Several packages are resolved to "latest" with no semver constraint at all:

• @tanstack/react-router, @tanstack/react-start, @tanstack/router-plugin — these packages release breaking changes between minor/major versions
• gt-react, gt-tanstack-start, gt — same concern for the GT packages themselves

Using "latest" means a fresh npm install on a different day can produce an entirely different (potentially incompatible) dependency tree. This is especially impactful in an example app that others will clone and run as a reference.

Consider pinning to a semver range (e.g., "^1.0.0") so the example remains reproducible, even if it's updated periodically. react/react-dom already correctly use ^19.2.0 — the same pattern should apply here.

Prompt To Fix With AI

This is a comment left during a code review.
Path: examples/tanstack-start-basic/package.json
Line: 11-15

Comment:
**Unpinned `"latest"` for major dependencies**

Several packages are resolved to `"latest"` with no semver constraint at all:

- `@tanstack/react-router`, `@tanstack/react-start`, `@tanstack/router-plugin` — these packages release breaking changes between minor/major versions
- `gt-react`, `gt-tanstack-start`, `gt` — same concern for the GT packages themselves

Using `"latest"` means a fresh `npm install` on a different day can produce an entirely different (potentially incompatible) dependency tree. This is especially impactful in an example app that others will clone and run as a reference.

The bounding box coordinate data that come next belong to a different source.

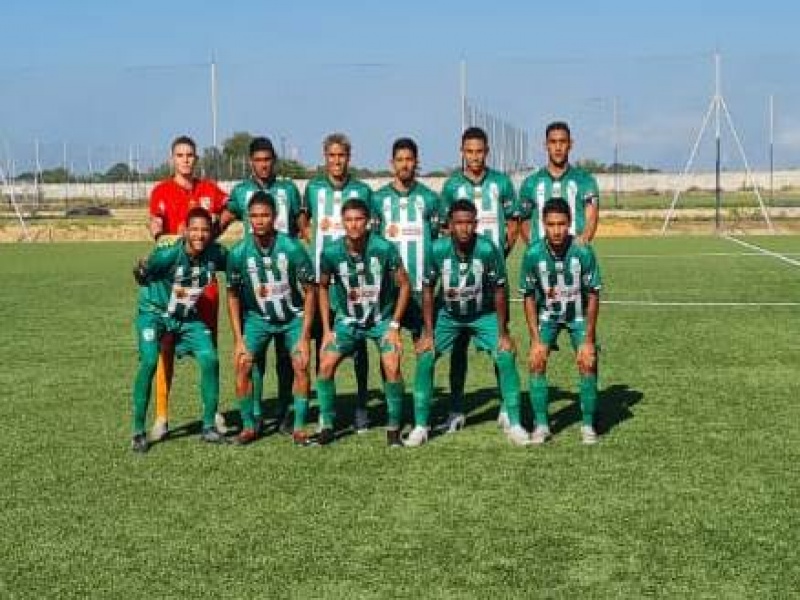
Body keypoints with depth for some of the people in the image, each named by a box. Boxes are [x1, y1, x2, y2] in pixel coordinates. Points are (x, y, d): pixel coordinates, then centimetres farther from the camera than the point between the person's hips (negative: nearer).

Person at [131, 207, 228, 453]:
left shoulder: (215, 254, -14)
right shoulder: (169, 254, -27)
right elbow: (144, 272, -30)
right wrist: (142, 271, -51)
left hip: (188, 317, 4)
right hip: (155, 312, -4)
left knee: (210, 359, -10)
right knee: (149, 362, -21)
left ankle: (209, 427, 6)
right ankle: (138, 432, -9)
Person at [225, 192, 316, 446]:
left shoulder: (292, 248, -22)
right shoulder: (238, 252, -16)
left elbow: (309, 291, -13)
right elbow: (233, 296, -2)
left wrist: (304, 337, -15)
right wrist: (238, 339, -6)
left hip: (293, 315, -1)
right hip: (257, 317, 2)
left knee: (300, 365, -16)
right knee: (243, 364, -14)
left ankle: (299, 427, -1)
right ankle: (249, 425, 3)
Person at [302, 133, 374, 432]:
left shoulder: (362, 190, 7)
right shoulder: (313, 188, 9)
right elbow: (304, 223, 20)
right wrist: (317, 244, 6)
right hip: (321, 274, 1)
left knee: (358, 342, 0)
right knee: (322, 340, 4)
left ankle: (362, 407, 7)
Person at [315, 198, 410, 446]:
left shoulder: (384, 248, -20)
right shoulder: (331, 252, -15)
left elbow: (404, 285, -8)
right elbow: (323, 287, 3)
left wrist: (394, 325, -11)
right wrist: (327, 329, 1)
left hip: (383, 319, -2)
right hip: (347, 321, 2)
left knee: (392, 367, -19)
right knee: (326, 365, -11)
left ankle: (393, 428, -3)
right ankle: (326, 426, 5)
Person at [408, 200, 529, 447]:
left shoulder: (488, 250, -24)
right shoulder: (437, 250, -21)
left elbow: (499, 291, -13)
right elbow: (428, 291, -9)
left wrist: (503, 332, -12)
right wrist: (428, 333, -11)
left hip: (484, 314, -1)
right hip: (447, 314, 1)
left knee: (506, 357, -16)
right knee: (424, 358, -13)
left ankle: (514, 424, -3)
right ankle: (420, 426, -1)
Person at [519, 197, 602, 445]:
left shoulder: (583, 252, -26)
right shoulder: (533, 254, -23)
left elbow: (593, 296, -16)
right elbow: (529, 297, -11)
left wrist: (588, 340, -17)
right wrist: (536, 340, -15)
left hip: (578, 315, -1)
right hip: (547, 315, 1)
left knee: (588, 364, -13)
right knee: (536, 362, -14)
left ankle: (588, 425, 3)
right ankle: (541, 424, -1)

Consider pinning to a semver range (e.g., `"^1.0.0"`) so the example remains reproducible, even if it's updated periodically. `react`/`react-dom` already correctly use `^19.2.0` — the same pattern should apply here.

How can I resolve this? If you propose a fix, please make it concise.

[greptile-apps]

Scripts rendered outside GTProvider

<Scripts /> is placed after the closing </GTProvider> tag. In TanStack Start, <Scripts /> emits the client-side JavaScript bundles responsible for hydrating the React tree. If the hydration script runs outside the GTProvider boundary at the HTML level, the client bundle may try to reconcile a DOM tree that does not match what the server rendered (GTProvider wrapping the nav and children), potentially producing a hydration mismatch warning or subtle rendering issues.

The conventional pattern is to keep <Scripts /> inside the same root-level wrapper that was used during SSR:

Suggested change

	<Scripts />
	</body>
	<body>
	<GTProvider translations={translations}>
	<nav style={{ padding: '1rem', borderBottom: '1px solid #eee' }}>
	<LocaleSelector />
	</nav>
	{children}
	<Scripts />
	</GTProvider>
	</body>

Prompt To Fix With AI

This is a comment left during a code review.
Path: examples/tanstack-start-basic/src/routes/__root.tsx
Line: 53-54

Comment:
**`Scripts` rendered outside `GTProvider`**

`<Scripts />` is placed after the closing `</GTProvider>` tag. In TanStack Start, `<Scripts />` emits the client-side JavaScript bundles responsible for hydrating the React tree. If the hydration script runs outside the `GTProvider` boundary at the HTML level, the client bundle may try to reconcile a DOM tree that does not match what the server rendered (GTProvider wrapping the nav and children), potentially producing a hydration mismatch warning or subtle rendering issues.

The conventional pattern is to keep `<Scripts />` inside the same root-level wrapper that was used during SSR:

```suggestion
      <body>
        <GTProvider translations={translations}>
          <nav style={{ padding: '1rem', borderBottom: '1px solid #eee' }}>
            <LocaleSelector />
          </nav>
          {children}
          <Scripts />
        </GTProvider>
      </body>
```

How can I resolve this? If you propose a fix, please make it concise.